You get up and shake the long forsaken mail loose from the plastic bag. One fat little letter breaks free from the junk mail and circulars and skids across the table.
It has your name and address painstakingly hand printed on it.
"Oh shit," you say to yourself, you recognize the handwriting but somehow can't place it. It doesn't make you happy to see it. It makes your heart drop and a cold sweat come over your entire body. It's family stuff. Not only that, but this means someone in your family knows where you live. You drop the letter and put a large mug of water in the microwave to make tea from one soothing herb or another. Or maybe instant coffee. As the microwave hums you look out the window. Large drops of rain are beginning to fall eagerly on the pane, and the little ornamental trees planted in front of the buildings are starting to be whipped by the angry wind. Figures in surgical masks hurry from one place to the next, eager to find shelter from the storm. Everyone is scared of everything nowdays. Some people are happily calling this the end times. You wish you could shake them. People have been ranting about the end of days for thousands of years. You wish they would grow some hair.

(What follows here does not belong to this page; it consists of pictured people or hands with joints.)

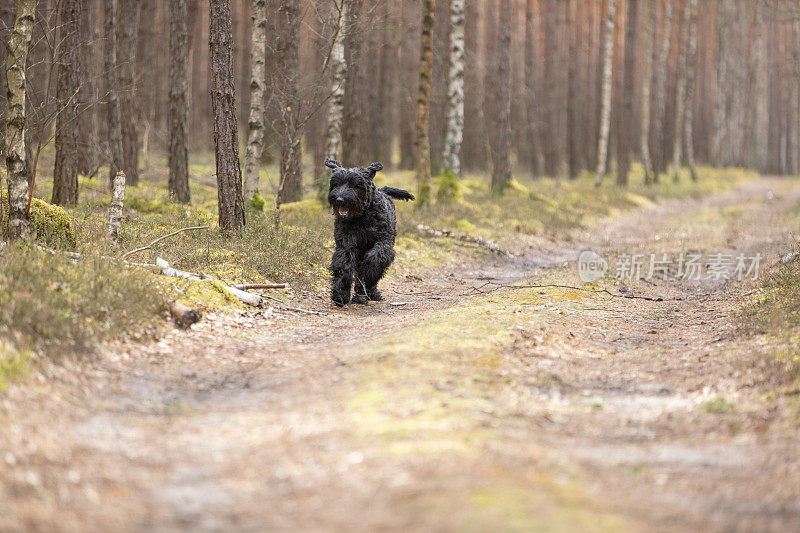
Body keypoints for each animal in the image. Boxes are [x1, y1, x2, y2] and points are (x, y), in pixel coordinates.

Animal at [324, 158, 416, 306]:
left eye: (355, 184)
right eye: (336, 184)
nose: (339, 199)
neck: (361, 217)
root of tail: (382, 189)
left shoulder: (383, 242)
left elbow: (376, 258)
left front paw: (371, 273)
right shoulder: (346, 245)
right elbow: (343, 265)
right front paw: (340, 294)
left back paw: (371, 292)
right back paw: (360, 296)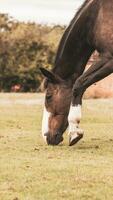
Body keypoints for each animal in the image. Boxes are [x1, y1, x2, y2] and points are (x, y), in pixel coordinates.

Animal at [40, 0, 113, 146]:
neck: (97, 16)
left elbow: (79, 84)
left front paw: (74, 132)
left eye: (48, 96)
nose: (46, 136)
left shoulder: (109, 58)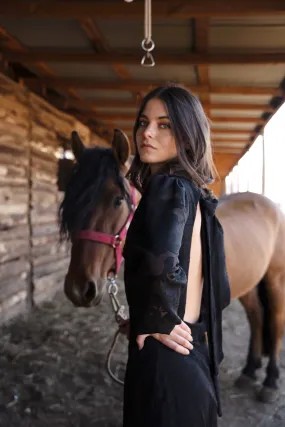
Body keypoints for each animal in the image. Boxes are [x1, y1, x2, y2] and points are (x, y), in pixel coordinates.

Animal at [60, 130, 284, 404]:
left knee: (275, 322)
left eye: (117, 200)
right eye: (70, 199)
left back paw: (270, 381)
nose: (79, 288)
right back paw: (249, 371)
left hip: (276, 280)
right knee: (257, 317)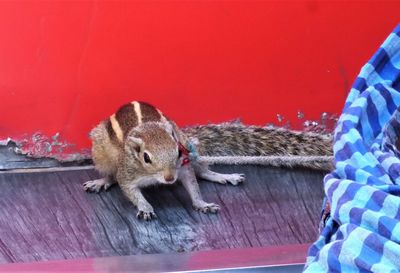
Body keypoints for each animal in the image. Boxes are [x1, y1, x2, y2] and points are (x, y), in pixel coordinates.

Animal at [83, 100, 332, 219]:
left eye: (177, 152)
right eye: (146, 157)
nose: (170, 179)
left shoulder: (183, 165)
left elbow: (192, 183)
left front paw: (202, 204)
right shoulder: (128, 171)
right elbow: (129, 189)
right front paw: (145, 207)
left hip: (192, 144)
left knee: (201, 170)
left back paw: (223, 176)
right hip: (101, 152)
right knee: (110, 174)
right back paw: (101, 181)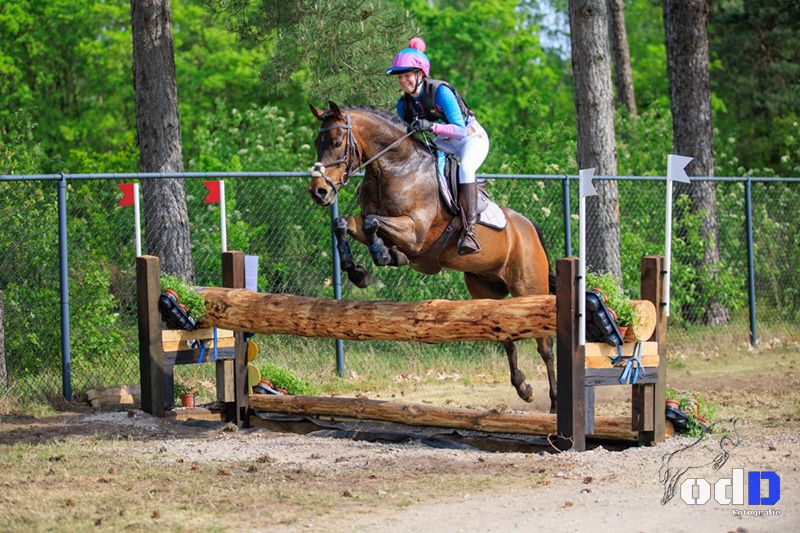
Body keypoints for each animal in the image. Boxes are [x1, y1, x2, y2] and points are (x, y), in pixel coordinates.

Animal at [307, 101, 556, 411]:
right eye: (317, 143)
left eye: (337, 142)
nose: (318, 191)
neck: (396, 167)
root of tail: (529, 227)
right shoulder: (370, 221)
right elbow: (343, 223)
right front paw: (358, 271)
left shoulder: (415, 232)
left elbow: (373, 223)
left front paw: (383, 254)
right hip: (485, 291)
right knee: (506, 335)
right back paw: (523, 388)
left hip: (529, 288)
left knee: (545, 346)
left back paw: (555, 401)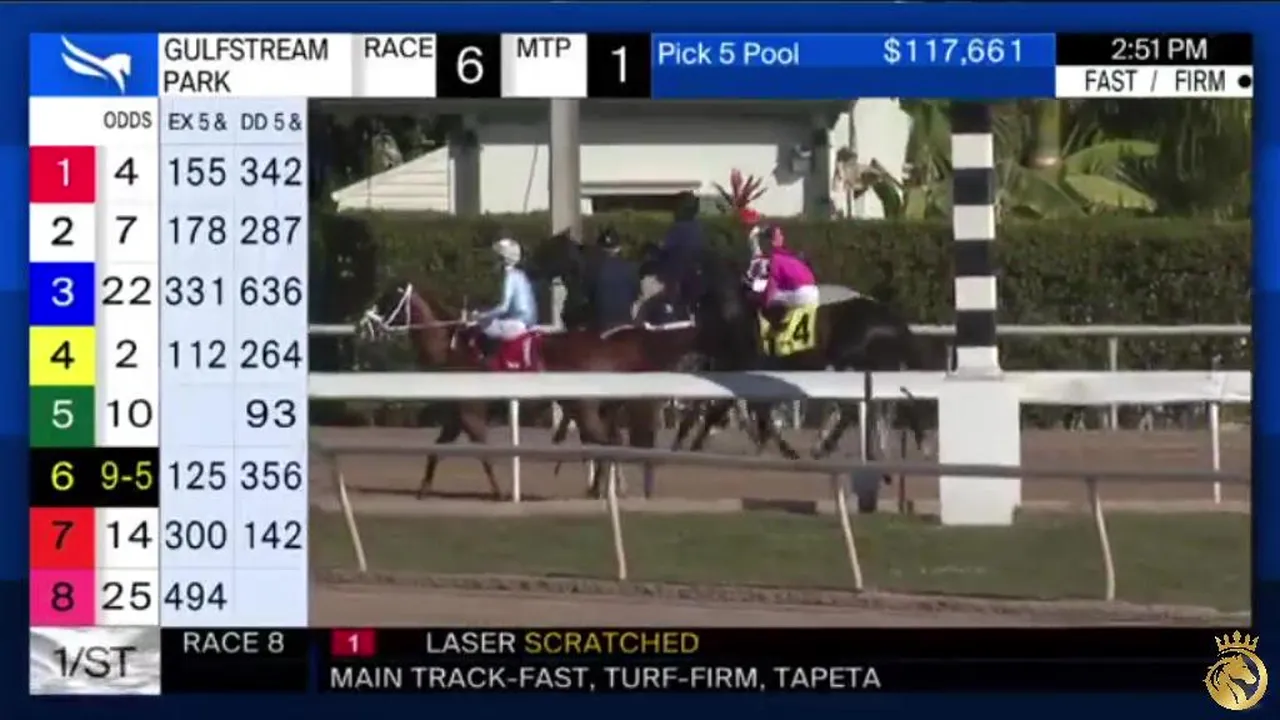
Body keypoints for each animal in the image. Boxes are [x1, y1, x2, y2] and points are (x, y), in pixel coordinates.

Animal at [686, 246, 930, 461]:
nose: (692, 313)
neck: (738, 315)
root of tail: (892, 319)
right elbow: (743, 409)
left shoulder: (746, 367)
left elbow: (735, 409)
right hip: (873, 366)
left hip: (849, 363)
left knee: (849, 409)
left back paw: (826, 447)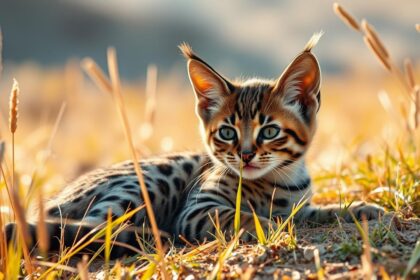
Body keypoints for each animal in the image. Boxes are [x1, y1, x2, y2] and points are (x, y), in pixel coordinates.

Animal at [5, 32, 384, 256]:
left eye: (269, 131)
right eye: (228, 133)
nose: (246, 155)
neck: (280, 182)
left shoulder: (300, 206)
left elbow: (318, 212)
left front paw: (361, 209)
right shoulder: (198, 209)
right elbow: (243, 215)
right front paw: (270, 225)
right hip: (152, 179)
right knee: (94, 228)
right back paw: (145, 234)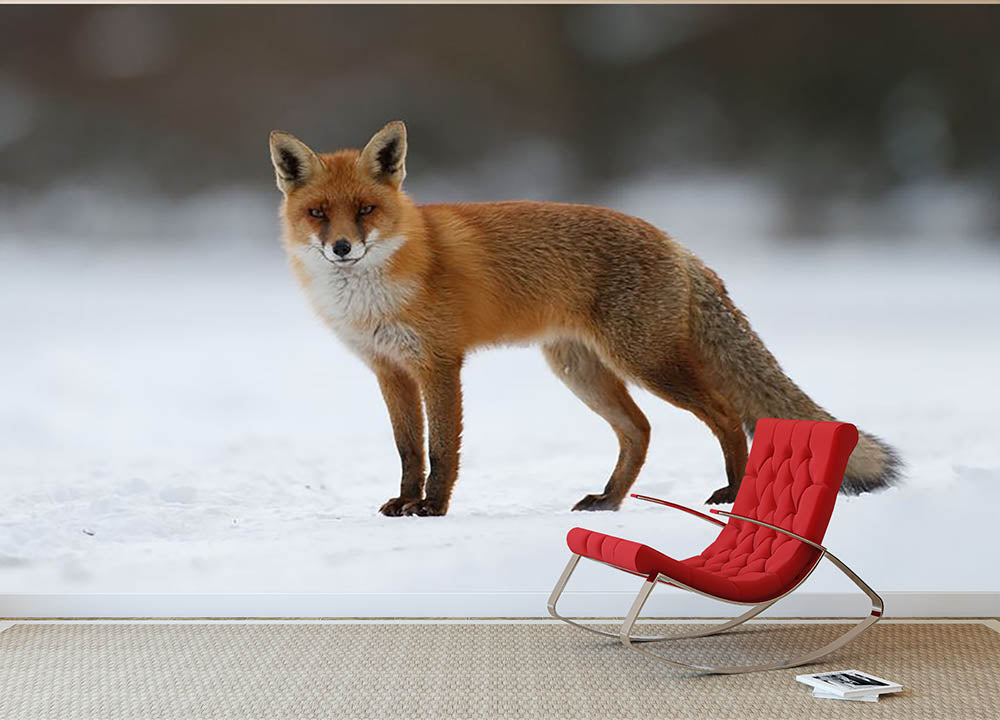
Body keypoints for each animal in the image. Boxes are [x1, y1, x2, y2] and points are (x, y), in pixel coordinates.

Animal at [269, 120, 901, 517]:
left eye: (366, 210)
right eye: (319, 213)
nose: (343, 248)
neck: (371, 295)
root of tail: (677, 244)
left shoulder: (440, 363)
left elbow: (443, 450)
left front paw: (434, 507)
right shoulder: (389, 370)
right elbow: (409, 451)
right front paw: (405, 502)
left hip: (646, 362)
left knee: (722, 413)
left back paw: (733, 491)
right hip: (581, 371)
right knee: (640, 430)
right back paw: (609, 500)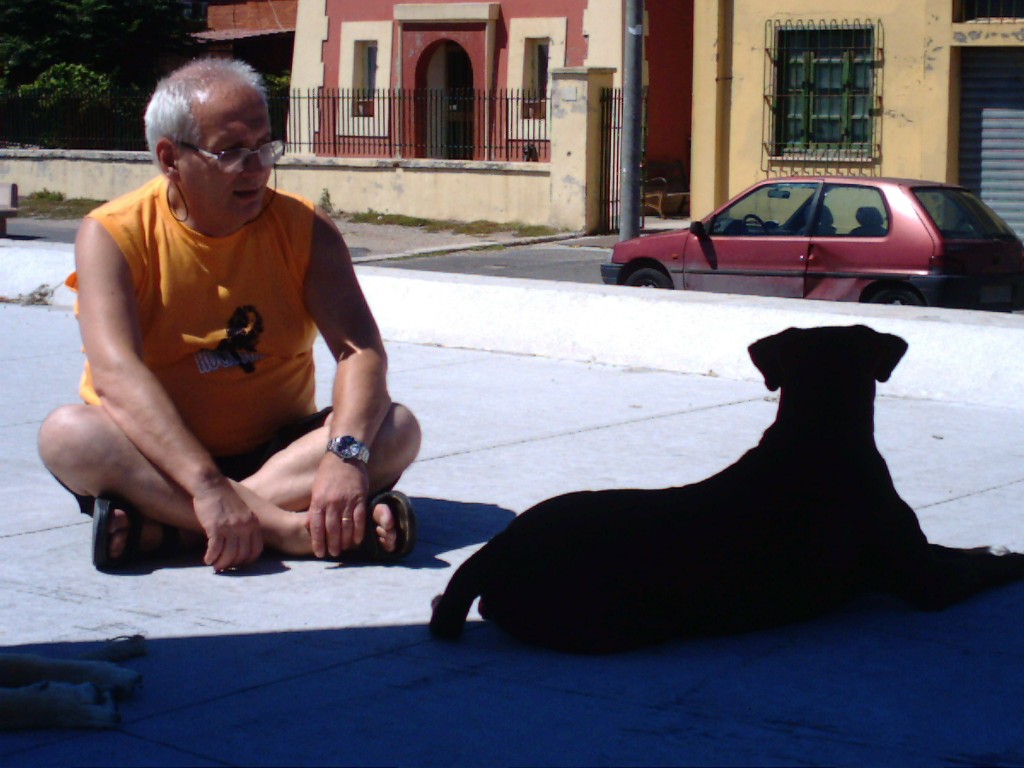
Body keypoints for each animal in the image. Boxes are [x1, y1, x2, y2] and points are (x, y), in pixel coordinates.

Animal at [428, 325, 1024, 655]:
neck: (817, 432)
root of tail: (498, 549)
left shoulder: (919, 550)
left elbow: (957, 549)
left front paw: (991, 547)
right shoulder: (926, 581)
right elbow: (972, 570)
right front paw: (1009, 559)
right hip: (618, 617)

Then you think, you are afraid to go out of your apartment, you are terrified of the little letter that is lying on your kitchen table.
But you're not afraid of the end times. You've seen so much worse. You've prayed for the end of the world many times over and then taken it back. It's not your place to decide.
You know there is something to live for and you know you will find it. Your father was wrong. Your family was wrong. You will find it. You lived your whole life afraid of the end of the world. This political catastrophe meant the Russians were going to attack, that political misadventure meant the Chinese were going to get us. Every house you lived in as a child came complete with a bomb shelter and your father was only too happy to try it out. The bombs never came, but tornados did and you used them for that, huddled in the damp with the rest of your family, pondering what it would be like when you didn't have a home, didn't have a mother, a dog, a school. Your father lectured you on why you couldn't invite your neighbors to the bomb shelter when the end of the world came, their would only be enough for your family. "Enough what?" you asked. "Food, Water, Supplies," he replied. You didn't want the kind of food he was talking about. He was always ordering freeze dried food for the shelter and it was terrible. Then he would quit or get fired from yet another job and your mother would serve the freeze dried food to you for dinner because there was nothing else. It was already the end of the world, you thought.
The microwave dinged. Two minutes are up. You go over to the microwave and take out the cup of hot water. You don't feel like having tea or coffee. You don't want to put anything in your mouth. You want to spew out fifty five years of fear and self hatred. How did you get so much self hatred. You are happy to be left alone, that is all you want from the world. To spend down the rest of your life not being bothered. Not being judged. It is a sad request. Two minutes of deep reflection can do a lot. You scoop up all the junk mail and the circulars and the fat little letter and throw them in the trash. A lightening bolt hits something nearby and is immediately followed by the crack of thunder overhead, you jump, and then you laugh at yourself for jumping. It's going to be a good day.